***** Material for this task *****

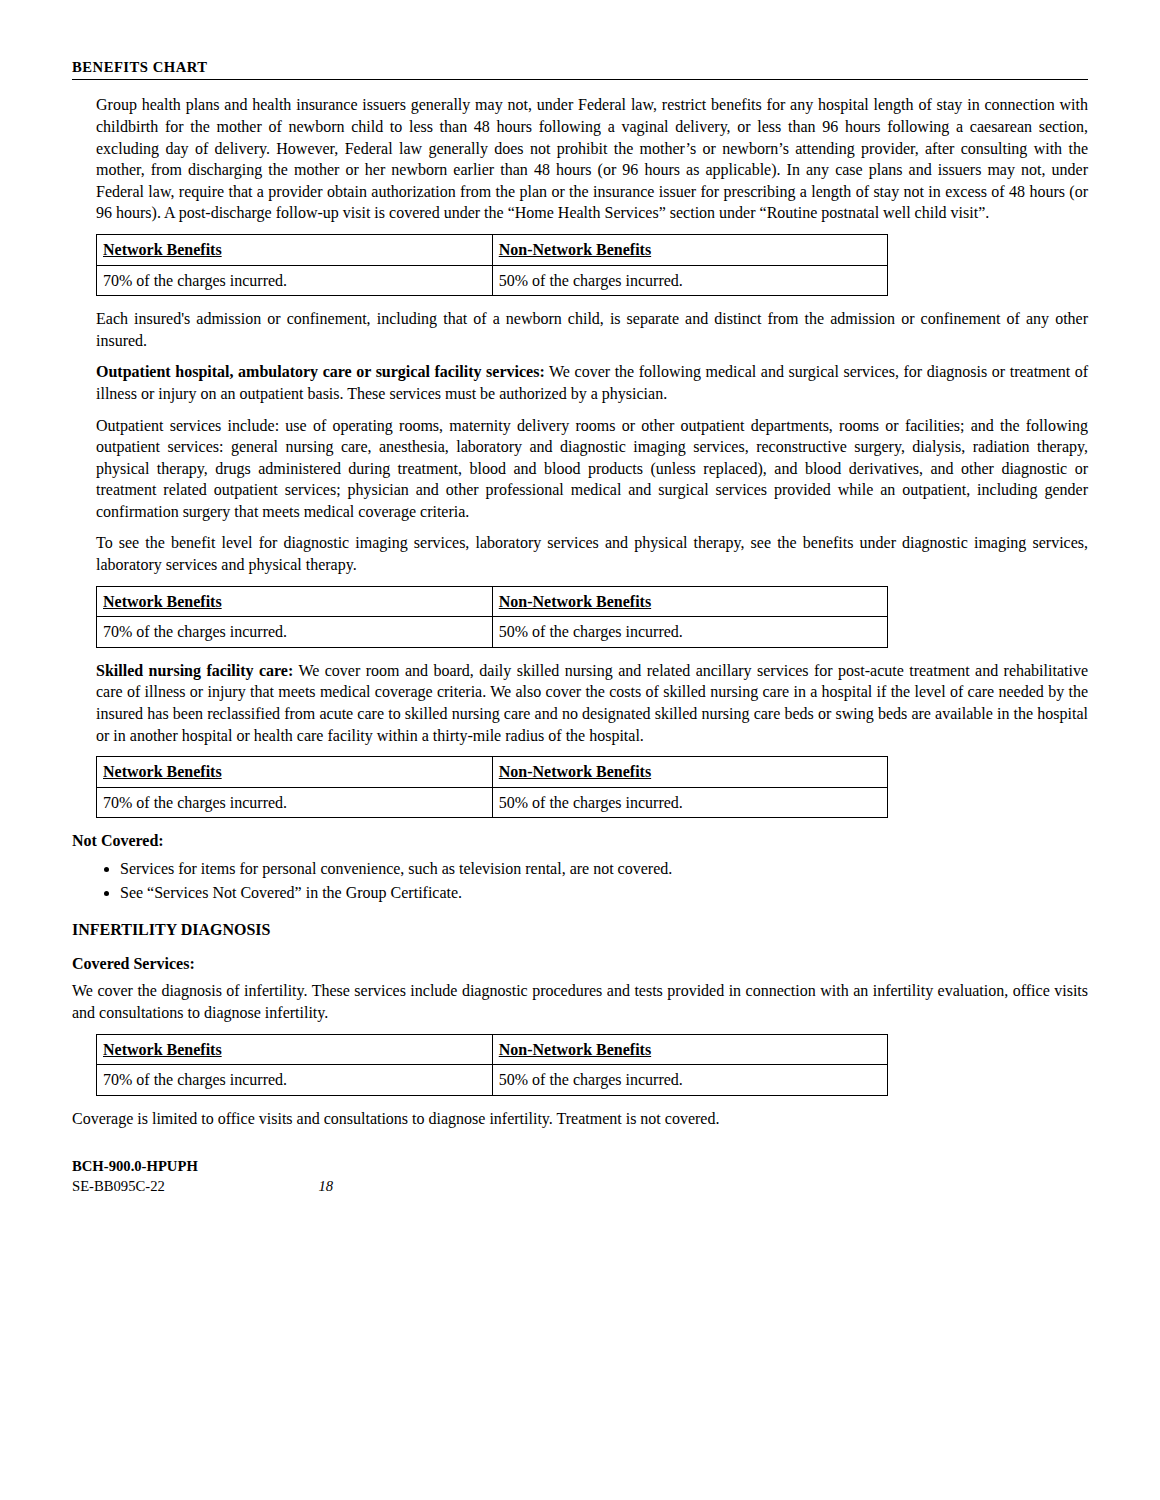BENEFITS CHART
Group health plans and health insurance issuers generally may not, under Federal law, restrict benefits for any hospital length of stay in connection with childbirth for the mother of newborn child to less than 48 hours following a vaginal delivery, or less than 96 hours following a caesarean section, excluding day of delivery. However, Federal law generally does not prohibit the mother’s or newborn’s attending provider, after consulting with the mother, from discharging the mother or her newborn earlier than 48 hours (or 96 hours as applicable). In any case plans and issuers may not, under Federal law, require that a provider obtain authorization from the plan or the insurance issuer for prescribing a length of stay not in excess of 48 hours (or 96 hours). A post-discharge follow-up visit is covered under the “Home Health Services” section under “Routine postnatal well child visit”.
| Network Benefits | Non-Network Benefits |
| --- | --- |
| 70% of the charges incurred. | 50% of the charges incurred. |
Each insured's admission or confinement, including that of a newborn child, is separate and distinct from the admission or confinement of any other insured.
Outpatient hospital, ambulatory care or surgical facility services: We cover the following medical and surgical services, for diagnosis or treatment of illness or injury on an outpatient basis. These services must be authorized by a physician.
Outpatient services include: use of operating rooms, maternity delivery rooms or other outpatient departments, rooms or facilities; and the following outpatient services: general nursing care, anesthesia, laboratory and diagnostic imaging services, reconstructive surgery, dialysis, radiation therapy, physical therapy, drugs administered during treatment, blood and blood products (unless replaced), and blood derivatives, and other diagnostic or treatment related outpatient services; physician and other professional medical and surgical services provided while an outpatient, including gender confirmation surgery that meets medical coverage criteria.
To see the benefit level for diagnostic imaging services, laboratory services and physical therapy, see the benefits under diagnostic imaging services, laboratory services and physical therapy.
| Network Benefits | Non-Network Benefits |
| --- | --- |
| 70% of the charges incurred. | 50% of the charges incurred. |
Skilled nursing facility care: We cover room and board, daily skilled nursing and related ancillary services for post-acute treatment and rehabilitative care of illness or injury that meets medical coverage criteria. We also cover the costs of skilled nursing care in a hospital if the level of care needed by the insured has been reclassified from acute care to skilled nursing care and no designated skilled nursing care beds or swing beds are available in the hospital or in another hospital or health care facility within a thirty-mile radius of the hospital.
| Network Benefits | Non-Network Benefits |
| --- | --- |
| 70% of the charges incurred. | 50% of the charges incurred. |
Not Covered:
Services for items for personal convenience, such as television rental, are not covered.
See “Services Not Covered” in the Group Certificate.
INFERTILITY DIAGNOSIS
Covered Services:
We cover the diagnosis of infertility. These services include diagnostic procedures and tests provided in connection with an infertility evaluation, office visits and consultations to diagnose infertility.
| Network Benefits | Non-Network Benefits |
| --- | --- |
| 70% of the charges incurred. | 50% of the charges incurred. |
Coverage is limited to office visits and consultations to diagnose infertility. Treatment is not covered.
BCH-900.0-HPUPH
SE-BB095C-22
18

*****

- What to work on -
After locating the line containing "INFERTILITY DIAGNOSIS", give that line and every later line of the listing again exactly, up to and including the last.

- Answer below -
INFERTILITY DIAGNOSIS
Covered Services:
We cover the diagnosis of infertility. These services include diagnostic procedures and tests provided in connection with an infertility evaluation, office visits and consultations to diagnose infertility.
| Network Benefits | Non-Network Benefits |
| --- | --- |
| 70% of the charges incurred. | 50% of the charges incurred. |
Coverage is limited to office visits and consultations to diagnose infertility. Treatment is not covered.
BCH-900.0-HPUPH
SE-BB095C-22
18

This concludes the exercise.